Records from a data source:
==========

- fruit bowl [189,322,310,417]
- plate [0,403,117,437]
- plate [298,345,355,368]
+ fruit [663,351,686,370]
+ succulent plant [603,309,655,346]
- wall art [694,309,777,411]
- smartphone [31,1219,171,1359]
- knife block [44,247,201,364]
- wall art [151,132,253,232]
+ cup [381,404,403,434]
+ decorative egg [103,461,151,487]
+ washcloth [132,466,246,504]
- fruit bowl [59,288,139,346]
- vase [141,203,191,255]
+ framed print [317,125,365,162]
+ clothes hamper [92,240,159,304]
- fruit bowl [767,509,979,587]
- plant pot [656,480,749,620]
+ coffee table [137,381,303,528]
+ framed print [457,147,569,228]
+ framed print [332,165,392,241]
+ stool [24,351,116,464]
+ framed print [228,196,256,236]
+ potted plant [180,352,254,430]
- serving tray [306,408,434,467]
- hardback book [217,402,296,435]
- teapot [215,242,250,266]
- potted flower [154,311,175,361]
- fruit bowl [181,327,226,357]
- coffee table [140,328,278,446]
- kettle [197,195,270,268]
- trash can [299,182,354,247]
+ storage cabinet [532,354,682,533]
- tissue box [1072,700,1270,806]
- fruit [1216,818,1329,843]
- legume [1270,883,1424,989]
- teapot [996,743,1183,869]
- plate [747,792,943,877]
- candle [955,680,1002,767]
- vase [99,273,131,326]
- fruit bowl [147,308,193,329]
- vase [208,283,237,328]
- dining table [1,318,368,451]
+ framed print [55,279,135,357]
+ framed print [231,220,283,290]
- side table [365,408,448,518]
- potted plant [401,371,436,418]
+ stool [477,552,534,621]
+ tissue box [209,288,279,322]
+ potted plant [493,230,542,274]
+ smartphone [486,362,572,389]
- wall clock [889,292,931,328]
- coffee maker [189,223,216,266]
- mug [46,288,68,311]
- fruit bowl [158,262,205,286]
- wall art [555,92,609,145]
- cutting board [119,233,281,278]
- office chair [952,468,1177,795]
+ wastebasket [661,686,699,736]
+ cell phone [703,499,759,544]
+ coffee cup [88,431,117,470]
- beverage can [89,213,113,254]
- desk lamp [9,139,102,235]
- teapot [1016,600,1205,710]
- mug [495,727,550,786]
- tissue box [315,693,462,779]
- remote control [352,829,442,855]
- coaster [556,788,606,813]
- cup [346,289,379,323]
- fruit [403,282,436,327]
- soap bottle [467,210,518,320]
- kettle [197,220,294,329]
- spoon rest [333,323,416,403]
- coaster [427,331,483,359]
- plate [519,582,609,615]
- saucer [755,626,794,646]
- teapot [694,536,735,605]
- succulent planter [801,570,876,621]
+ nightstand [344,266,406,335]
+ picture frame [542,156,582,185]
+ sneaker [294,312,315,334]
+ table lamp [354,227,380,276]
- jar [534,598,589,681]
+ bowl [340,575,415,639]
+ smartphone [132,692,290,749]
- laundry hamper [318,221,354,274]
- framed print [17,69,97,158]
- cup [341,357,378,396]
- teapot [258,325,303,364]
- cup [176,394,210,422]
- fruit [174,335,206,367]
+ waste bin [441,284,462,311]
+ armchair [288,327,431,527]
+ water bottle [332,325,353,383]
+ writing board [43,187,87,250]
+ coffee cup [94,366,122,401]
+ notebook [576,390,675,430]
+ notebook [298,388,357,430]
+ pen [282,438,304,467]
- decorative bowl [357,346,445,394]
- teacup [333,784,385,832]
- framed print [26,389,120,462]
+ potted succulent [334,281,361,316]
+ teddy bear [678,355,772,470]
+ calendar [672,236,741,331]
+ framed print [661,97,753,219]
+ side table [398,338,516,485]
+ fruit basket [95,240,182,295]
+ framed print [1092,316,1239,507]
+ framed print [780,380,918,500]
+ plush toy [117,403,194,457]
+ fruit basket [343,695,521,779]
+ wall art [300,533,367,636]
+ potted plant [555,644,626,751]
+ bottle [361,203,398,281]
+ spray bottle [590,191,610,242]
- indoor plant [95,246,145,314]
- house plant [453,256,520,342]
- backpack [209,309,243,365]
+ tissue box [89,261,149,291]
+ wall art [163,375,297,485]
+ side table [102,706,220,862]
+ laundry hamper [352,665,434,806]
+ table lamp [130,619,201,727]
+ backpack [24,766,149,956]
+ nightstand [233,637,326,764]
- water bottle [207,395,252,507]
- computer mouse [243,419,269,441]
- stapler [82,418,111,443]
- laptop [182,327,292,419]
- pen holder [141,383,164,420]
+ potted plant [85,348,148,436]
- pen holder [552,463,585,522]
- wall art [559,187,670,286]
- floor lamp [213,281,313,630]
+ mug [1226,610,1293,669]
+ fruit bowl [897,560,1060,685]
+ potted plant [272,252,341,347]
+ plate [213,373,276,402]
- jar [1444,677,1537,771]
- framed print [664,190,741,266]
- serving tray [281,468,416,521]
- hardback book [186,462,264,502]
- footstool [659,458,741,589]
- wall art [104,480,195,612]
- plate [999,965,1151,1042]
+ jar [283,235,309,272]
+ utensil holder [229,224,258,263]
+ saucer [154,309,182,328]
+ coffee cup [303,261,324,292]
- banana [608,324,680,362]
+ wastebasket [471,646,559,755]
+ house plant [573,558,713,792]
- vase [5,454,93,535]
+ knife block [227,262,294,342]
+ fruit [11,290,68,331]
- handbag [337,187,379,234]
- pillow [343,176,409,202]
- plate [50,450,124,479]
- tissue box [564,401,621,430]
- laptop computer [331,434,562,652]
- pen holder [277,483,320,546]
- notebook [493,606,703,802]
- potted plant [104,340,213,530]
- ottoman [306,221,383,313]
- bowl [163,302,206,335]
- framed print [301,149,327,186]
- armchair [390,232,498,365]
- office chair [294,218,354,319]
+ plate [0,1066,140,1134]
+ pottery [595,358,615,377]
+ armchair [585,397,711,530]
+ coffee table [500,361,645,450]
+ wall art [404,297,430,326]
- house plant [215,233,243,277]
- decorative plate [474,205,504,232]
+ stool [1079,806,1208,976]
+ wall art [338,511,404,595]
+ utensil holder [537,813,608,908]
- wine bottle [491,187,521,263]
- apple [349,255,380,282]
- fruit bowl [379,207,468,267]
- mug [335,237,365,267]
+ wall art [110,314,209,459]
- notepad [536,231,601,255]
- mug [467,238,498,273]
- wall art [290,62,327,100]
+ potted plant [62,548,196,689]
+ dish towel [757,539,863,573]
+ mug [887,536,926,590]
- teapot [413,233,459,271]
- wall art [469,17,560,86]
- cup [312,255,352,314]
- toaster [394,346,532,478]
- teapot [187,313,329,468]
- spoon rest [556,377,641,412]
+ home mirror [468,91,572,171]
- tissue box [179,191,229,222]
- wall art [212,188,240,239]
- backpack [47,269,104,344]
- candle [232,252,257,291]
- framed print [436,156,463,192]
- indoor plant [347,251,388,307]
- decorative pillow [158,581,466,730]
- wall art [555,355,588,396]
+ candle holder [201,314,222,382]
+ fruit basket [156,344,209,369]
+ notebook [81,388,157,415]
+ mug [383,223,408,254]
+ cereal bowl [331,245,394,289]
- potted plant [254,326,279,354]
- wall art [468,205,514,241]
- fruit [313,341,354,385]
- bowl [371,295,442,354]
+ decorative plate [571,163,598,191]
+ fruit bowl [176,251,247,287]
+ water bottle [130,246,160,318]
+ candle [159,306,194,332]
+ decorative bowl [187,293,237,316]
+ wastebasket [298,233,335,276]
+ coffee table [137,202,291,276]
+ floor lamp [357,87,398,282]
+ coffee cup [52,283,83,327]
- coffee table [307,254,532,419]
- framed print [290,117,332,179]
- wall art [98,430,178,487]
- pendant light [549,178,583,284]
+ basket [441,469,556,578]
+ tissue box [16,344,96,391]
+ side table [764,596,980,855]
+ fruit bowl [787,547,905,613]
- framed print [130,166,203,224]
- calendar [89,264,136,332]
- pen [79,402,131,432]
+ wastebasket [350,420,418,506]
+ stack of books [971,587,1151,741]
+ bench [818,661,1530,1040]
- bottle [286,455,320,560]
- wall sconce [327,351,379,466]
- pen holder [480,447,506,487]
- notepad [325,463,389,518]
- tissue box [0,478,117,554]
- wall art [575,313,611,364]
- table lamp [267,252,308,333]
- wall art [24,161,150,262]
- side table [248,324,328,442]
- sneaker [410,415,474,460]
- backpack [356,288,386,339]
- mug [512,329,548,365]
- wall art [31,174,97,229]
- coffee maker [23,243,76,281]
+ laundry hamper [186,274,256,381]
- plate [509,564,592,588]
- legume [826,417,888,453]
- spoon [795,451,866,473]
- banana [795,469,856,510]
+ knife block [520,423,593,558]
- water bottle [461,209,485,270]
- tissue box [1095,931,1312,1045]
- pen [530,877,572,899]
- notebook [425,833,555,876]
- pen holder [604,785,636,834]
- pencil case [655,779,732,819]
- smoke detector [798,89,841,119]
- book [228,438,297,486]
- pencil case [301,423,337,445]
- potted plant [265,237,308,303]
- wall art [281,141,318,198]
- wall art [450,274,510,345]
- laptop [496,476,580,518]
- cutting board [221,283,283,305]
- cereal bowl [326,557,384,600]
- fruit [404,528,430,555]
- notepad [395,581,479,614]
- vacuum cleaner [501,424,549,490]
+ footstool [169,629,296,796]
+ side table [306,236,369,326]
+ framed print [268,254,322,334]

==========

## Work item
Copy out, word for word, the part of the entries above that begins at the line with "storage cabinet [532,354,682,533]" and ends at the line with "- desk lamp [9,139,102,235]", including both.

## Response to this task
+ storage cabinet [532,354,682,533]
- tissue box [1072,700,1270,806]
- fruit [1216,818,1329,843]
- legume [1270,883,1424,989]
- teapot [996,743,1183,869]
- plate [747,792,943,877]
- candle [955,680,1002,767]
- vase [99,273,131,326]
- fruit bowl [147,308,193,329]
- vase [208,283,237,328]
- dining table [1,318,368,451]
+ framed print [55,279,135,357]
+ framed print [231,220,283,290]
- side table [365,408,448,518]
- potted plant [401,371,436,418]
+ stool [477,552,534,621]
+ tissue box [209,288,279,322]
+ potted plant [493,230,542,274]
+ smartphone [486,362,572,389]
- wall clock [889,292,931,328]
- coffee maker [189,223,216,266]
- mug [46,288,68,311]
- fruit bowl [158,262,205,286]
- wall art [555,92,609,145]
- cutting board [119,233,281,278]
- office chair [952,468,1177,795]
+ wastebasket [661,686,699,736]
+ cell phone [703,499,759,544]
+ coffee cup [88,431,117,470]
- beverage can [89,213,113,254]
- desk lamp [9,139,102,235]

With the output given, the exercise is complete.